IV L’apogée de la culture japonaise ancienne
Une architecture proprement japonaise voit le jour : le shinden-zukuri . Les palais qui sont à Heian sont en forme de U, l’architecture est en bois et en papier, les portes coulissantes sont innovées … . On organise de grands banquets dans le jardin central . Alors que les jardins à Nara étaient conçu avec une esthétique terrienne, très chinoise (montagnes et lacs), les paysages deviennent maritimes avec des étangs, des ponts des iles . Dans son traité de la création des jardins (Sokateiki) , Tachibana no Toshitsune, décrit des iles de nuage, de légère brume … et accorde un rôle important aux pierres, pour bloquer la porte des démons) .
Et pour montrer son esprit, son sens de la répartie (indispensable pour séduire), l’on participe aux concours de poésie . D’ou une codification d’un type de poème, le waka, poème de 5 vers (alors qu’à l’époque de Nara, les formes dans le Manyoshita étaient libres i.e. de un vers à plusieurs strophes) qui joue sur le rythme et les images (des jeux de mots souvent complexes) . Le Kokinwakashu compile une partie de ces poèmes .
Kino Tsurayuki a écrit en japonais le Tosa nikki, ce qui fit scandale car à l’époque, les raffinés écrivaient en chinois) . Kino va adjoindre deux préfaces, en chinois et en japonais : la prose littéraire japonaise est née . Kino nous raconte que le spectacle de la nature nous révèle nos émotions .
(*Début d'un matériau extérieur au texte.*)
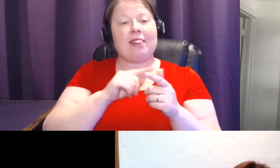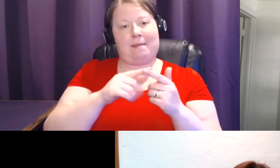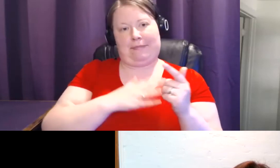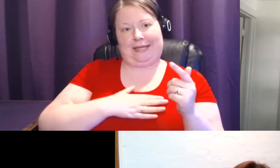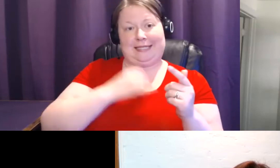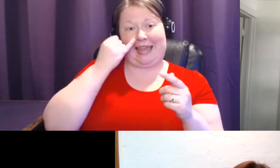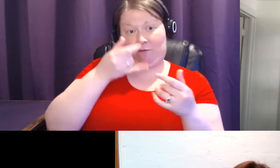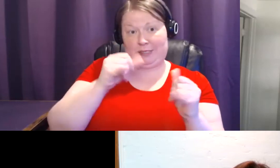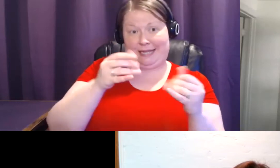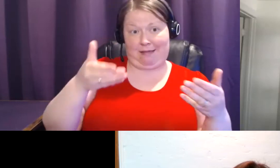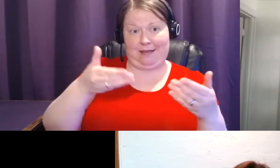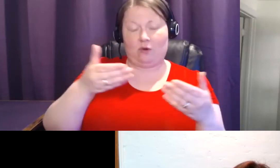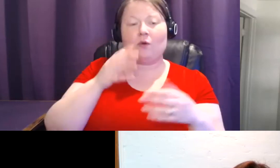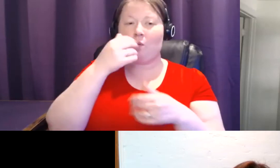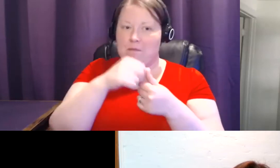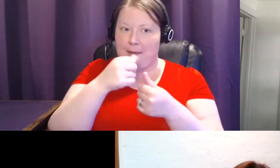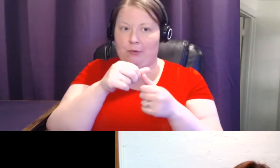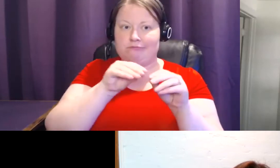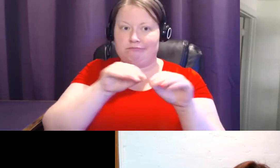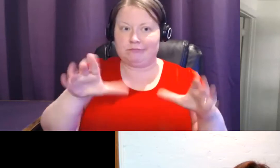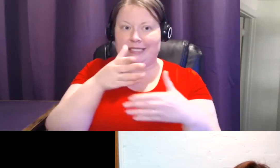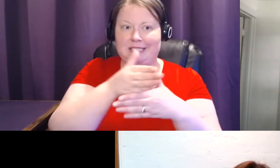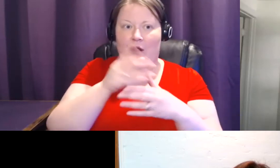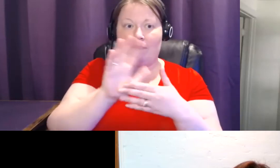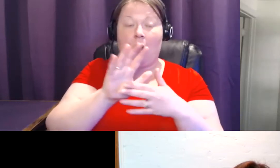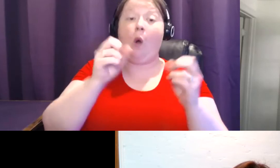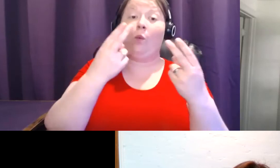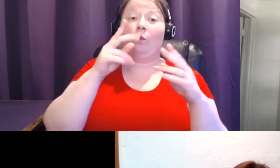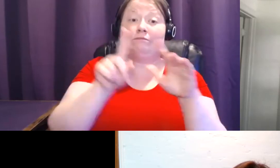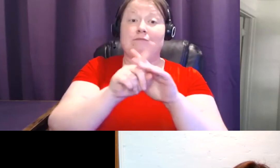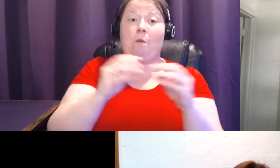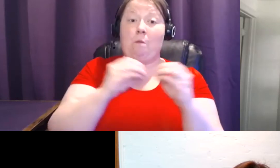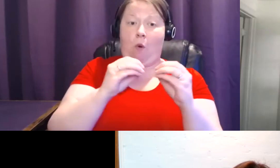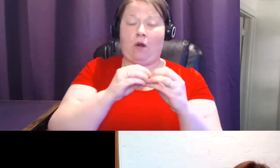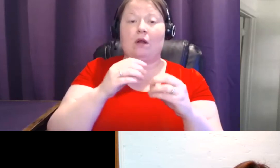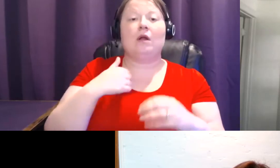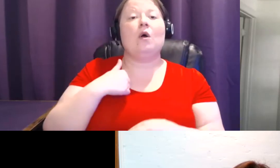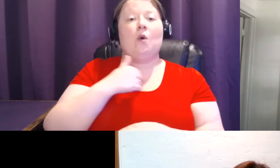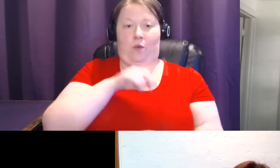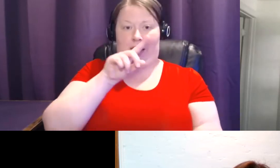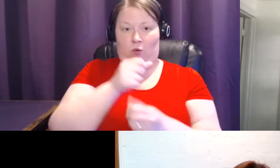who's still with us, remember to share these videos. do, oh, we have more. We do save lives.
C’est une époque littéraire brillante (Genji monogakari, Sei shonagon) . C’est une époque de contrastes . La pensée du mappo marque la fin de la splendeur des F. : le monde entre dans une phase de dégénérescence finale où le monde va disparaître finalement (pensée indienne) . De savants calculs monastiques prédisent l’arriver du mappo au 11ème siècle : BouddhaAmida sauvera-t-il l’âme de Fujiwarano Michinaga ? (il est mort en tenant jusqu’à la fin des cordelettes le reliant à Amida !) . Les figures infernales (jigoku-e) fleurissent et des écrits tels l’Ojoyoshu montrent l’inquiétude grandissant de la société . C’est de cette manière que certains voient les guerriers, qui vont faire irruption sur la scène politique : l’époque des shoguns et des samourai arrive.